Stated problem:
Gather every line in the listing below that contains the string "Solanum", treating uppercase and lowercase as distinct.

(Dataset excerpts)

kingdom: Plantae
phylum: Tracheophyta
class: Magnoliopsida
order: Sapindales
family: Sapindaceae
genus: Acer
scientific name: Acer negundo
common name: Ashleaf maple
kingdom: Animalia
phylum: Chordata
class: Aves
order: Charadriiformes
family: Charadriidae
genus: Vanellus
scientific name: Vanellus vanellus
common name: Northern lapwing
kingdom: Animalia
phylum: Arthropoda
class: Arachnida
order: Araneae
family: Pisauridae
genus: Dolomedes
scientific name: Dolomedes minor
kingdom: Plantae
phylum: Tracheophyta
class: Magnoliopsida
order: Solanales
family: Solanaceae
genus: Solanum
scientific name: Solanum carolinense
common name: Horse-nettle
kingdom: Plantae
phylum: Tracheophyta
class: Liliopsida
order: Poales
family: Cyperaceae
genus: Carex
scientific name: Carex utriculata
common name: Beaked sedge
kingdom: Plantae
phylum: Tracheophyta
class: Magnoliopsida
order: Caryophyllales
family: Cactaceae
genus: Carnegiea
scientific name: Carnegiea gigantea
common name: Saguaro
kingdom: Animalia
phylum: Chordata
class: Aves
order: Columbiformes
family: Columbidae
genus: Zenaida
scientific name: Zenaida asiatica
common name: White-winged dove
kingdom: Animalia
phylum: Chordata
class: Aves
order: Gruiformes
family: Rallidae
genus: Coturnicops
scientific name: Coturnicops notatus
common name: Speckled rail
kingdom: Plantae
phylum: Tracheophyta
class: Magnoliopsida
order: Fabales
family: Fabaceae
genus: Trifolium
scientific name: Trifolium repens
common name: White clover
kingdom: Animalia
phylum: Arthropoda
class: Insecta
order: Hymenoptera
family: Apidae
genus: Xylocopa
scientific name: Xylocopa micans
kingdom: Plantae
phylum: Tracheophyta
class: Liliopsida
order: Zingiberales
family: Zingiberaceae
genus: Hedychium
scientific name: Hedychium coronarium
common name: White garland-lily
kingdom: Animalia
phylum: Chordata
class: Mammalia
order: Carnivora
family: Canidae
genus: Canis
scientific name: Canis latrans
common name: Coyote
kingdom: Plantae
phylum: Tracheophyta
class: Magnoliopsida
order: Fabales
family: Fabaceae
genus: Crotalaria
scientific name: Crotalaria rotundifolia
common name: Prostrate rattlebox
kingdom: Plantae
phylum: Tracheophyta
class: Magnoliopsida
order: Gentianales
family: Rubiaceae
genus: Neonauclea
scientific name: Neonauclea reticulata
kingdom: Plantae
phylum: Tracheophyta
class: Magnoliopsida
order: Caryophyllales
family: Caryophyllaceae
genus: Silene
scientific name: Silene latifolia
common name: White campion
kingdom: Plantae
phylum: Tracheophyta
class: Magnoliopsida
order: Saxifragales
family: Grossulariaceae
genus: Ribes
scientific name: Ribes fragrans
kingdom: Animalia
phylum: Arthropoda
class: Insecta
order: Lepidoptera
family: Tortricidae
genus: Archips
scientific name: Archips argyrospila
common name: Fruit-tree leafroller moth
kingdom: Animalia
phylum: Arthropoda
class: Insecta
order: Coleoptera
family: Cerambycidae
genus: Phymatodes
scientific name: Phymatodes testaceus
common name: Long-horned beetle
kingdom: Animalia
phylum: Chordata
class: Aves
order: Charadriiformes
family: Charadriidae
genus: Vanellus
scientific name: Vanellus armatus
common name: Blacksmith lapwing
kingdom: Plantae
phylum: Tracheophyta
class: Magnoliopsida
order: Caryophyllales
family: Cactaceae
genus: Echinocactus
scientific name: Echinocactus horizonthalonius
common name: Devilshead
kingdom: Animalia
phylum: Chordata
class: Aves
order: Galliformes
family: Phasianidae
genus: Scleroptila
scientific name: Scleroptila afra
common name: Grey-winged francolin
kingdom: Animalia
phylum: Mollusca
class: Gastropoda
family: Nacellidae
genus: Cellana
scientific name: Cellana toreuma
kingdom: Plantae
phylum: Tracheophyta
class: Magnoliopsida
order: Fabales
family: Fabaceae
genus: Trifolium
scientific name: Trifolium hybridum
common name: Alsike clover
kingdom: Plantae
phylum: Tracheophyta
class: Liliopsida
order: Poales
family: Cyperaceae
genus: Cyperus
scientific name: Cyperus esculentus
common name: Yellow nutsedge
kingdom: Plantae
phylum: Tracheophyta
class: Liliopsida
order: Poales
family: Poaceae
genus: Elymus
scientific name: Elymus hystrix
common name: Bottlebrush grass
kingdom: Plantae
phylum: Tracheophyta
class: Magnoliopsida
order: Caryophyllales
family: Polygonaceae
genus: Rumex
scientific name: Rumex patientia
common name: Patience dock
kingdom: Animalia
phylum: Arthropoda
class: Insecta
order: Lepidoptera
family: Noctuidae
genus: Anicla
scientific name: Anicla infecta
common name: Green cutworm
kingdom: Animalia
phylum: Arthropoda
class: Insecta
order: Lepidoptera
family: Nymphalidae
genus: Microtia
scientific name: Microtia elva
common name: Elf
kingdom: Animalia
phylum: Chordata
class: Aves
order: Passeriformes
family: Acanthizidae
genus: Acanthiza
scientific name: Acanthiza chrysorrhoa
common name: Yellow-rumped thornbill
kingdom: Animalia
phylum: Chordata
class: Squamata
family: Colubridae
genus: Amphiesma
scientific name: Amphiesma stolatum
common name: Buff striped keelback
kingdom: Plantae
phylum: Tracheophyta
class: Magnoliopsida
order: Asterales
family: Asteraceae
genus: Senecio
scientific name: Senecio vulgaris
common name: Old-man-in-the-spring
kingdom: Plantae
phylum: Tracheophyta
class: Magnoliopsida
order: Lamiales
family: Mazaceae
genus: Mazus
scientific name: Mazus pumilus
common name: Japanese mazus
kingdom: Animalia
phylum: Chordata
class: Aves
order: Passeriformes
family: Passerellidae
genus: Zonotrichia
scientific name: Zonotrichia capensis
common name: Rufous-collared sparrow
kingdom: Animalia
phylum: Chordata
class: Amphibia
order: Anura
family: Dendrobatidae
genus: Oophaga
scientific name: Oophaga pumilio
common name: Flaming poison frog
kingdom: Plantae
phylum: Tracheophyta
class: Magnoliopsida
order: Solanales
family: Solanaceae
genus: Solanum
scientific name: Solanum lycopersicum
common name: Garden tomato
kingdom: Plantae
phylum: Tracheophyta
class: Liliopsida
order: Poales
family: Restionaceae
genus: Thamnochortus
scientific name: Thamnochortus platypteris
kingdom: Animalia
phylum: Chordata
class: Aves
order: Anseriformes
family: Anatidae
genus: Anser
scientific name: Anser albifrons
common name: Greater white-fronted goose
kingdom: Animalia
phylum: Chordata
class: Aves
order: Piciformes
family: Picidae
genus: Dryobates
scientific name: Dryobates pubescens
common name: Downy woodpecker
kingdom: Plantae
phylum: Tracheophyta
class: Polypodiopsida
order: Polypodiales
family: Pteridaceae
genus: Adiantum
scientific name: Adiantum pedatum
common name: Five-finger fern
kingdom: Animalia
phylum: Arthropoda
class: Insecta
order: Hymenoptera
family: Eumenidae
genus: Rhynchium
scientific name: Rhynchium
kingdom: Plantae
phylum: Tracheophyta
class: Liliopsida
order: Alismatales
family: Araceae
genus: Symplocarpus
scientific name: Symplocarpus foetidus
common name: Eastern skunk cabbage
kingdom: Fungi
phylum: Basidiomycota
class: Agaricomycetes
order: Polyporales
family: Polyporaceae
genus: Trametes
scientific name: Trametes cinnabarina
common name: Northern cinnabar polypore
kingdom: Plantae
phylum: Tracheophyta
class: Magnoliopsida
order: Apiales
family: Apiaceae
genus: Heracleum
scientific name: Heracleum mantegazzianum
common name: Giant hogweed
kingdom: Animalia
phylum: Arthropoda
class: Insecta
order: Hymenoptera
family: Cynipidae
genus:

Task result:
genus: Solanum
scientific name: Solanum carolinense
genus: Solanum
scientific name: Solanum lycopersicum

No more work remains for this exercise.